Exercise objective
Retype the entries below exactly, dropping the images.

The data
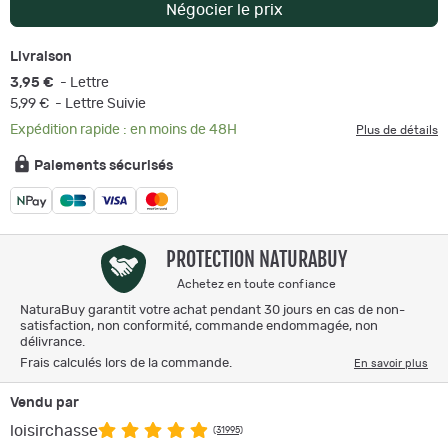
Négocier le prix
Livraison
3,95 €
- Lettre
5,99 €
- Lettre Suivie
Expédition rapide : en moins de 48H
Plus de détails
Paiements sécurisés
PROTECTION NATURABUY
Achetez en toute confiance
NaturaBuy garantit votre achat pendant 30 jours en cas de non-
satisfaction, non conformité, commande endommagée, non
délivrance.
Frais calculés lors de la commande.
En savoir plus
Vendu par
loisirchasse
(31995)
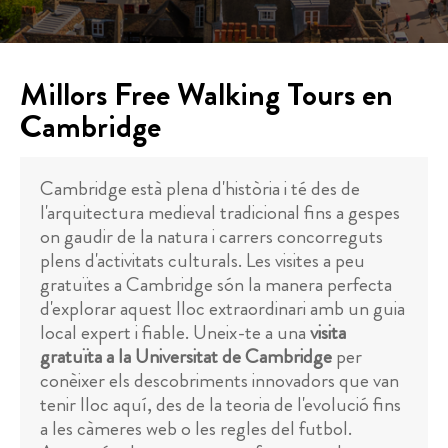
Millors Free Walking Tours en
Cambridge
Cambridge està plena d'història i té des de
l'arquitectura medieval tradicional fins a gespes
on gaudir de la natura i carrers concorreguts
plens d'activitats culturals. Les visites a peu
gratuïtes a Cambridge són la manera perfecta
d'explorar aquest lloc extraordinari amb un guia
local expert i fiable. Uneix-te a una
visita
gratuïta a la Universitat de Cambridge
per
conèixer els descobriments innovadors que van
tenir lloc aquí, des de la teoria de l'evolució fins
a les càmeres web o les regles del futbol.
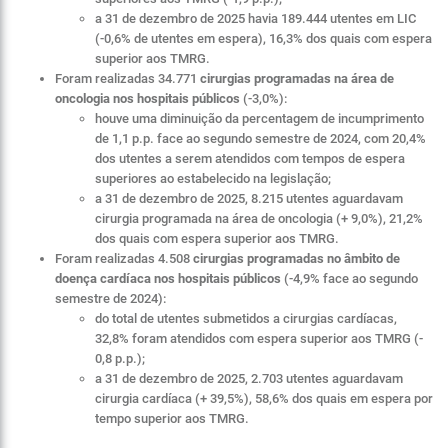
a 31 de dezembro de 2025 havia 189.444 utentes em LIC
(-0,6% de utentes em espera), 16,3% dos quais com espera
superior aos TMRG.
Foram realizadas 34.771
cirurgias programadas na área de
oncologia nos hospitais públicos
(-3,0%):
houve uma diminuição da percentagem de incumprimento
de 1,1 p.p. face ao segundo semestre de 2024, com 20,4%
dos utentes a serem atendidos com tempos de espera
superiores ao estabelecido na legislação;
a 31 de dezembro de 2025, 8.215 utentes aguardavam
cirurgia programada na área de oncologia (+ 9,0%), 21,2%
dos quais com espera superior aos TMRG.
Foram realizadas 4.508
cirurgias programadas no âmbito de
doença cardíaca nos hospitais públicos
(-4,9% face ao segundo
semestre de 2024):
do total de utentes submetidos a cirurgias cardíacas,
32,8% foram atendidos com espera superior aos TMRG (-
0,8 p.p.);
a 31 de dezembro de 2025, 2.703 utentes aguardavam
cirurgia cardíaca (+ 39,5%), 58,6% dos quais em espera por
tempo superior aos TMRG.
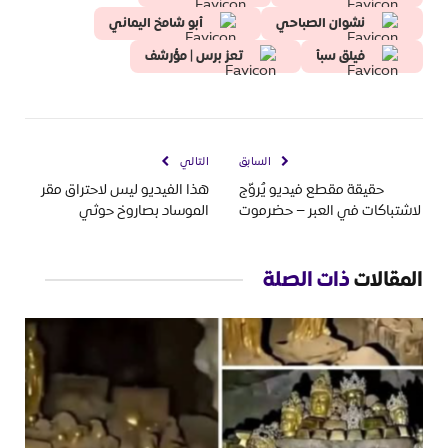
نشوان الصباحي
أبو شامخ اليماني
فيلق سبأ
تعز برس | مؤرشف
السابق
التالي
حقيقة مقطع فيديو يُروّج
هذا الفيديو ليس لاحتراق مقر
لاشتباكات في العبر – حضرموت
الموساد بصاروخ حوثي
المقالات
ذات الصلة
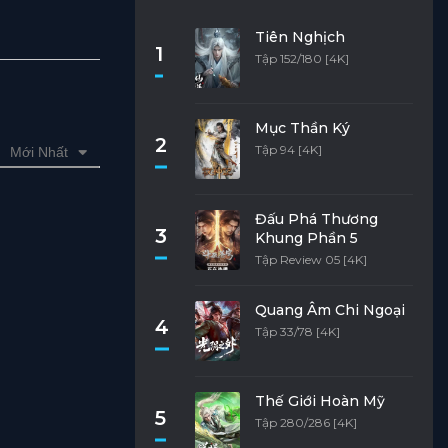
Tiên Nghịch
1
Tập 152/180 [4K]
Mục Thần Ký
2
Tập 94 [4K]
Mới Nhất
Đấu Phá Thương
3
Khung Phần 5
Tập Review 05 [4K]
Quang Âm Chi Ngoại
4
Tập 33/78 [4K]
Thế Giới Hoàn Mỹ
5
Tập 280/286 [4K]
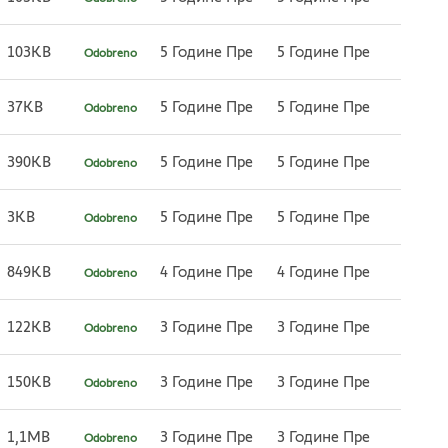
103KB
5 Године Пре
5 Године Пре
Odobreno
37KB
5 Године Пре
5 Године Пре
Odobreno
390KB
5 Године Пре
5 Године Пре
Odobreno
3KB
5 Године Пре
5 Године Пре
Odobreno
849KB
4 Године Пре
4 Године Пре
Odobreno
122KB
3 Године Пре
3 Године Пре
Odobreno
150KB
3 Године Пре
3 Године Пре
Odobreno
1,1MB
3 Године Пре
3 Године Пре
Odobreno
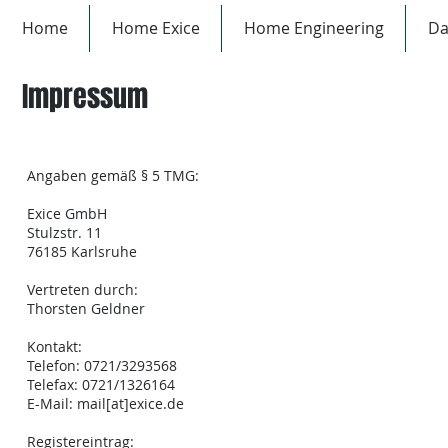
Home
Home Exice
Home Engineering
Da
Impressum
Angaben gemäß § 5 TMG:
Exice GmbH
Stulzstr. 11
76185 Karlsruhe
Vertreten durch:
Thorsten Geldner
Kontakt:
Telefon: 0721/3293568
Telefax: 0721/1326164
E-Mail: mail[at]exice.de
Registereintrag:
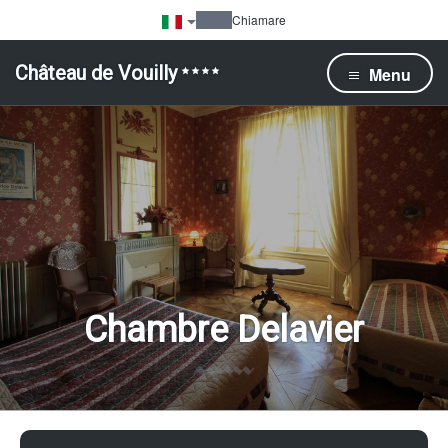
Chiamare
Château de Vouilly
Menu
Chambre Delavier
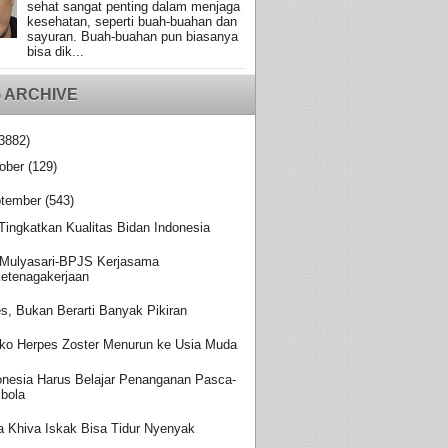
sehat sangat penting dalam menjaga
kesehatan, seperti buah-buahan dan
sayuran. Buah-buahan pun biasanya
bisa dik...
 ARCHIVE
3882)
ober
(129)
tember
(543)
 Tingkatkan Kualitas Bidan Indonesia
Mulyasari-BPJS Kerjasama
etenagakerjaan
es, Bukan Berarti Banyak Pikiran
iko Herpes Zoster Menurun ke Usia Muda
onesia Harus Belajar Penanganan Pasca-
bola
a Khiva Iskak Bisa Tidur Nyenyak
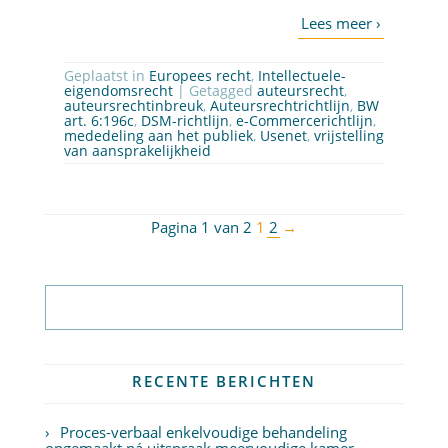
Geplaatst in
Europees recht
,
Intellectuele-
eigendomsrecht
| Getagged
auteursrecht
,
auteursrechtinbreuk
,
Auteursrechtrichtlijn
,
BW
art. 6:196c
,
DSM-richtlijn
,
e-Commercerichtlijn
,
mededeling aan het publiek
,
Usenet
,
vrijstelling
van aansprakelijkheid
Pagina 1 van 2
1
2
→
Abonneer op nieuwsbrief
RECENTE BERICHTEN
Proces-verbaal enkelvoudige behandeling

Finished task
Négocier le prix
Livraison
3,95 €
- Lettre
5,99 €
- Lettre Suivie
Expédition rapide : en moins de 48H
Plus de détails
Paiements sécurisés
PROTECTION NATURABUY
Achetez en toute confiance
NaturaBuy garantit votre achat pendant 30 jours en cas de non-
satisfaction, non conformité, commande endommagée, non
délivrance.
Frais calculés lors de la commande.
En savoir plus
Vendu par
loisirchasse
(31995)
Millors Free Walking Tours en
Cambridge
Cambridge està plena d'història i té des de
l'arquitectura medieval tradicional fins a gespes
on gaudir de la natura i carrers concorreguts
plens d'activitats culturals. Les visites a peu
gratuïtes a Cambridge són la manera perfecta
d'explorar aquest lloc extraordinari amb un guia
local expert i fiable. Uneix-te a una
visita
gratuïta a la Universitat de Cambridge
per
conèixer els descobriments innovadors que van
tenir lloc aquí, des de la teoria de l'evolució fins
a les càmeres web o les regles del futbol.
a 31 de dezembro de 2025 havia 189.444 utentes em LIC
(-0,6% de utentes em espera), 16,3% dos quais com espera
superior aos TMRG.
Foram realizadas 34.771
cirurgias programadas na área de
oncologia nos hospitais públicos
(-3,0%):
houve uma diminuição da percentagem de incumprimento
de 1,1 p.p. face ao segundo semestre de 2024, com 20,4%
dos utentes a serem atendidos com tempos de espera
superiores ao estabelecido na legislação;
a 31 de dezembro de 2025, 8.215 utentes aguardavam
cirurgia programada na área de oncologia (+ 9,0%), 21,2%
dos quais com espera superior aos TMRG.
Foram realizadas 4.508
cirurgias programadas no âmbito de
doença cardíaca nos hospitais públicos
(-4,9% face ao segundo
semestre de 2024):
do total de utentes submetidos a cirurgias cardíacas,
32,8% foram atendidos com espera superior aos TMRG (-
0,8 p.p.);
a 31 de dezembro de 2025, 2.703 utentes aguardavam
cirurgia cardíaca (+ 39,5%), 58,6% dos quais em espera por
tempo superior aos TMRG.
نشوان الصباحي
أبو شامخ اليماني
فيلق سبأ
تعز برس | مؤرشف
السابق
التالي
حقيقة مقطع فيديو يُروّج
هذا الفيديو ليس لاحتراق مقر
لاشتباكات في العبر – حضرموت
الموساد بصاروخ حوثي
المقالات
ذات الصلة
Tiên Nghịch
1
Tập 152/180 [4K]
Mục Thần Ký
2
Tập 94 [4K]
Mới Nhất
Đấu Phá Thương
3
Khung Phần 5
Tập Review 05 [4K]
Quang Âm Chi Ngoại
4
Tập 33/78 [4K]
Thế Giới Hoàn Mỹ
5
Tập 280/286 [4K]
103KB
5 Године Пре
5 Године Пре
Odobreno
37KB
5 Године Пре
5 Године Пре
Odobreno
390KB
5 Године Пре
5 Године Пре
Odobreno
3KB
5 Године Пре
5 Године Пре
Odobreno
849KB
4 Године Пре
4 Године Пре
Odobreno
122KB
3 Године Пре
3 Године Пре
Odobreno
150KB
3 Године Пре
3 Године Пре
Odobreno
1,1MB
3 Године Пре
3 Године Пре
Odobreno
Home
Home Exice
Home Engineering
Da
Impressum
Angaben gemäß § 5 TMG:
Exice GmbH
Stulzstr. 11
76185 Karlsruhe
Vertreten durch:
Thorsten Geldner
Kontakt:
Telefon: 0721/3293568
Telefax: 0721/1326164
E-Mail: mail[at]exice.de
Registereintrag:
Chiamare
Château de Vouilly
Menu
Chambre Delavier
sehat sangat penting dalam menjaga
kesehatan, seperti buah-buahan dan
sayuran. Buah-buahan pun biasanya
bisa dik...
 ARCHIVE
3882)
ober
(129)
tember
(543)
 Tingkatkan Kualitas Bidan Indonesia
Mulyasari-BPJS Kerjasama
etenagakerjaan
es, Bukan Berarti Banyak Pikiran
iko Herpes Zoster Menurun ke Usia Muda
onesia Harus Belajar Penanganan Pasca-
bola
a Khiva Iskak Bisa Tidur Nyenyak
Geplaatst in
Europees recht
,
Intellectuele-
eigendomsrecht
| Getagged
auteursrecht
,
auteursrechtinbreuk
,
Auteursrechtrichtlijn
,
BW
art. 6:196c
,
DSM-richtlijn
,
e-Commercerichtlijn
,
mededeling aan het publiek
,
Usenet
,
vrijstelling
van aansprakelijkheid
Pagina 1 van 2
1
2
→
Abonneer op nieuwsbrief
RECENTE BERICHTEN
Proces-verbaal enkelvoudige behandeling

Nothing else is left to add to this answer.